Que vous inspire ce qui peut apparaître comme un éparpillement du mouvement LGBT+ ?
Je ne parlerais pas d’un éparpillement, mais plutôt d’un foisonnement et d’un enrichissement du militantisme LGBT+. Au fond, la question qui se pose est : sans la Pride radicale et celle des banlieues, est-ce que le mouvement LGBT+ traditionnel, incarné par l’Inter-LGBT, représente vraiment toutes les personnes qui constituent le mouvement homo ? Non. Utiliser le terme d’éparpillement, cela impliquerait l’existence d’un mouvement unifié que des subjectivités queers, racisées, trans ou non binaires viendraient fragmenter.
Je pense qu’il faut prendre les choses dans l’autre sens : le problème est que le mouvement LGBT+ traditionnel ne prend pas suffisamment en compte la diversité et les rapports sociaux qui traversent la communauté LGBT+. La Pride radicale et la Pride des banlieues répondent à une volonté de représenter davantage les groupes minoritaires au sein de la communauté.

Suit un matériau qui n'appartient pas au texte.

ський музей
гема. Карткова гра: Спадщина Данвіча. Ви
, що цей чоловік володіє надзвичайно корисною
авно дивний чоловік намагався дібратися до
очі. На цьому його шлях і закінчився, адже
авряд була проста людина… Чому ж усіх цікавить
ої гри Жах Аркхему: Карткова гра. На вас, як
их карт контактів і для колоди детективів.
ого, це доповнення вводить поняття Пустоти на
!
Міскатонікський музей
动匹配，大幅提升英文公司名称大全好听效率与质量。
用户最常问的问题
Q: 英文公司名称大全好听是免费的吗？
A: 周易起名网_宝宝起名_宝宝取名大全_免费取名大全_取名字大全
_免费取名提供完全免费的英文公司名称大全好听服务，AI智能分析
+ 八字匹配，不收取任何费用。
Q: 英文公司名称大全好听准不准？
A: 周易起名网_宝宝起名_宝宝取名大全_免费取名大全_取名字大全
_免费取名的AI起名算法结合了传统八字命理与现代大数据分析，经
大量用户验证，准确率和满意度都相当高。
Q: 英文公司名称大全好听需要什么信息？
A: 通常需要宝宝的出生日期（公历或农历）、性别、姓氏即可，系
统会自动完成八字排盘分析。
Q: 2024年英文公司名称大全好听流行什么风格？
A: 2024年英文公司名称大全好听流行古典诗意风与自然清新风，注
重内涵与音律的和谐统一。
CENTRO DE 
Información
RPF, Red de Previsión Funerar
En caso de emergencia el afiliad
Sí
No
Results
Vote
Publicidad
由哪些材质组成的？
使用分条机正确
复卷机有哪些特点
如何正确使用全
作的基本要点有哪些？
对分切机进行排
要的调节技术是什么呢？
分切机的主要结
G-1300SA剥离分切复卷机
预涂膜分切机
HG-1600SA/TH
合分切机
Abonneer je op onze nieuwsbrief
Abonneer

Il s’agit de mouvements d’ouverture et de diversification marqués par une radicalisation des revendications. Ces dernières pointent la nécessité d’une critique antiraciste et anticapitaliste au sein des luttes LGBT+ et d’un décentrement du sujet homo porté par les organisations plus institutionnelles, à savoir un homme blanc, cisgenre [dont le genre correspond au sexe assigné à sa naissance] et de classe moyenne supérieure.

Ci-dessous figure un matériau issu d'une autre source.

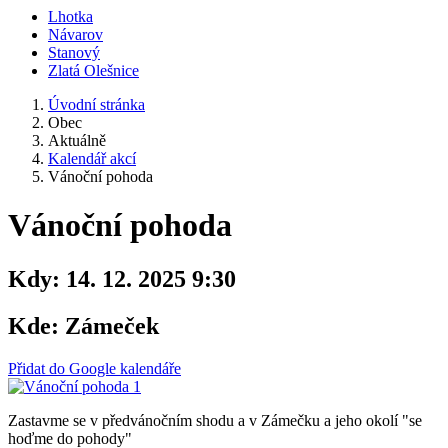
Lhotka
Návarov
Stanový
Zlatá Olešnice
Úvodní stránka
Obec
Aktuálně
Kalendář akcí
Vánoční pohoda
Vánoční pohoda
Kdy:
14. 12. 2025 9:30
Kde:
Zámeček
Přidat do Google kalendáře
Zastavme se v předvánočním shodu a v Zámečku a jeho okolí "se
hoďme do pohody"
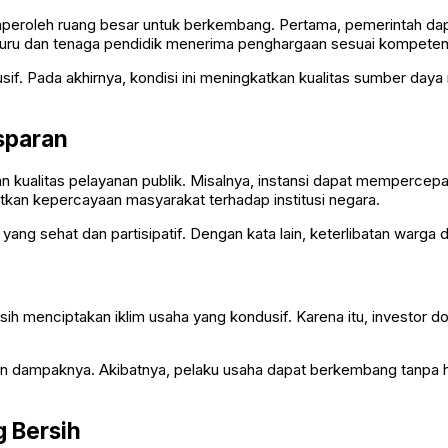
peroleh ruang besar untuk berkembang. Pertama, pemerintah dapa
uru dan tenaga pendidik menerima penghargaan sesuai kompeten
sif. Pada akhirnya, kondisi ini meningkatkan kualitas sumber day
nsparan
an kualitas pelayanan publik. Misalnya, instansi dapat mempercep
atkan kepercayaan masyarakat terhadap institusi negara.
ang sehat dan partisipatif. Dengan kata lain, keterlibatan warga
i
sih menciptakan iklim usaha yang kondusif. Karena itu, investor 
kan dampaknya. Akibatnya, pelaku usaha dapat berkembang tanpa h
g Bersih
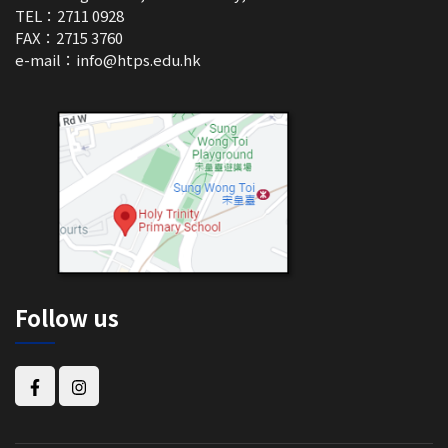
TEL：2711 0928
FAX：2715 3760
e-mail：
info@htps.edu.hk
Follow us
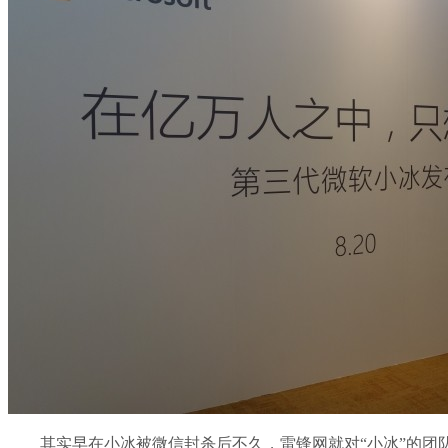
其实早在小冰被微信封杀后不久，雷锋网就对“小冰”的团队进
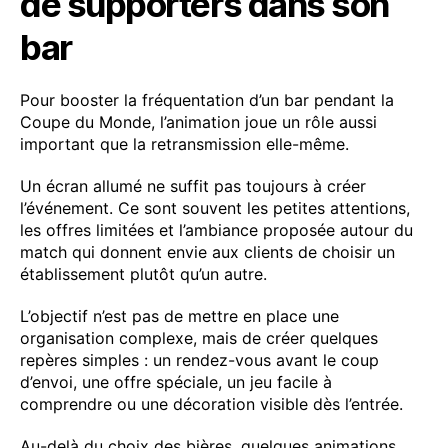
de supporters dans son
bar
Pour booster la fréquentation d’un bar pendant la
Coupe du Monde, l’animation joue un rôle aussi
important que la retransmission elle-même.
Un écran allumé ne suffit pas toujours à créer
l’événement. Ce sont souvent les petites attentions,
les offres limitées et l’ambiance proposée autour du
match qui donnent envie aux clients de choisir un
établissement plutôt qu’un autre.
L’objectif n’est pas de mettre en place une
organisation complexe, mais de créer quelques
repères simples : un rendez-vous avant le coup
d’envoi, une offre spéciale, un jeu facile à
comprendre ou une décoration visible dès l’entrée.
Au-delà du choix des bières, quelques animations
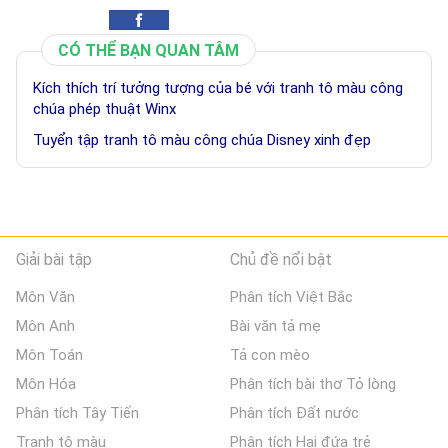
CÓ THỂ BẠN QUAN TÂM
Kích thích trí tưởng tượng của bé với tranh tô màu công
chúa phép thuật Winx
Tuyển tập tranh tô màu công chúa Disney xinh đẹp
Giải bài tập
Chủ đề nổi bật
Môn Văn
Phân tích Việt Bắc
Môn Anh
Bài văn tả mẹ
Môn Toán
Tả con mèo
Môn Hóa
Phân tích bài thơ Tỏ lòng
Phân tích Tây Tiến
Phân tích Đất nước
Tranh tô màu
Phân tích Hai đứa trẻ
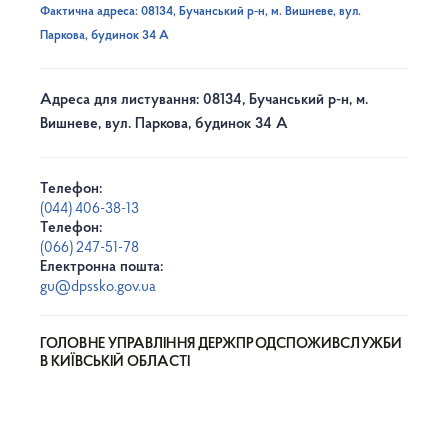
Фактична адреса: 08134, Бучанський р-н, м. Вишневе, вул.
Паркова, будинок 34 А
Адреса для листування: 08134, Бучанський р-н, м.
Вишневе, вул. Паркова, будинок 34 А
Телефон:
(044) 406-38-13
Телефон:
(066) 247-51-78
Електронна пошта:
gu@dpssko.gov.ua
ГОЛОВНЕ УПРАВЛІННЯ ДЕРЖПРОДСПОЖИВСЛУЖБИ
В КИЇВСЬКІЙ ОБЛАСТІ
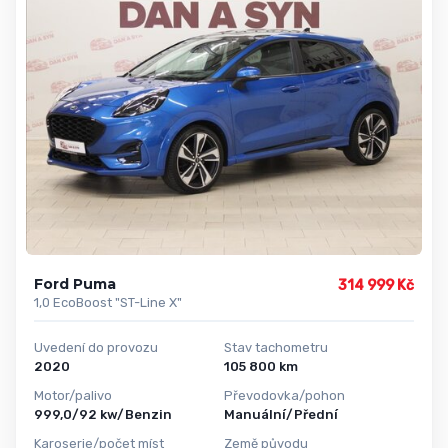
Ford Puma
314 999 Kč
1,0 EcoBoost "ST-Line X"
Uvedení do provozu
Stav tachometru
2020
105 800 km
Motor/palivo
Převodovka/pohon
999,0/92 kw/Benzin
Manuální/Přední
Karoserie/počet míst
Země původu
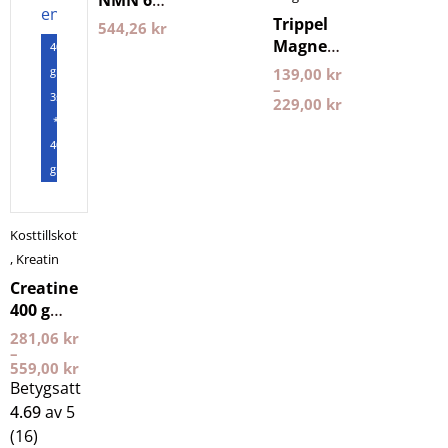
NMN 60
Nyttoteket
kapslar
Trippel
544,26
kr
Purovitalis
Magnesium
400
Longevity
Pureness
gram
139,00
kr
–
3st
229,00
kr
*
400
gram
Kosttillskott
,
Kreatin
Creatine
400 g
NXT LVL
281,06
kr
–
559,00
kr
Betygsatt
4.69
av 5
(16)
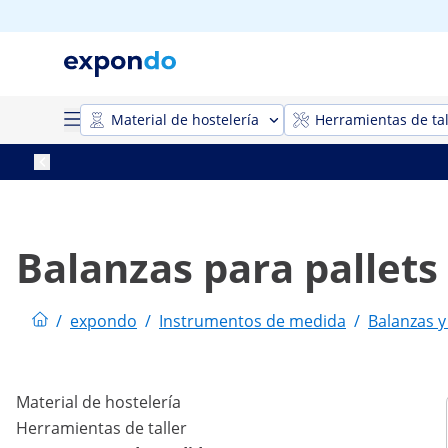
Material de hostelería
Herramientas de tal
Balanzas para pallets
/
expondo
/
Instrumentos de medida
/
Balanzas y
Material de hostelería
Herramientas de taller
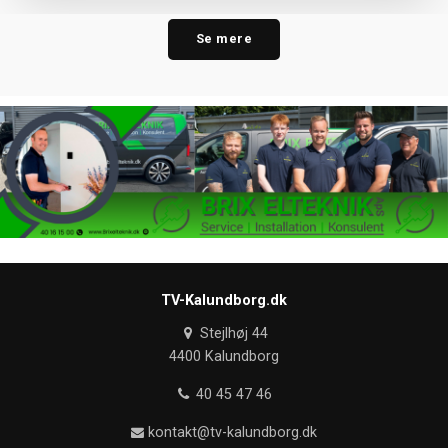
Se mere
TV-Kalundborg.dk
Stejlhøj 44
4400 Kalundborg
40 45 47 46
kontakt@tv-kalundborg.dk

Cette diversification des luttes et des revendications est-elle nouvelle ?
Dès les années 1970, des groupes homos ancrés à l’extrême gauche ont adopté des positions radicales en prenant en compte les questions liées à la classe ou à la décolonisation. C’est le cas notamment du Front homosexuel d’action révolutionnaire (FHAR). Ce n’est donc pas nouveau. En revanche, la visibilisation actuelle des personnes queers, racisées, transgenres, mais aussi des lesbiennes, est le signe que ces groupes minoritaires deviennent audibles et portent des revendications en leur nom propre. Ces personnes ont toujours fait partie du mouvement LGBT+. La différence, depuis quelques années, est que le discours politique qu’elles portent est entendu.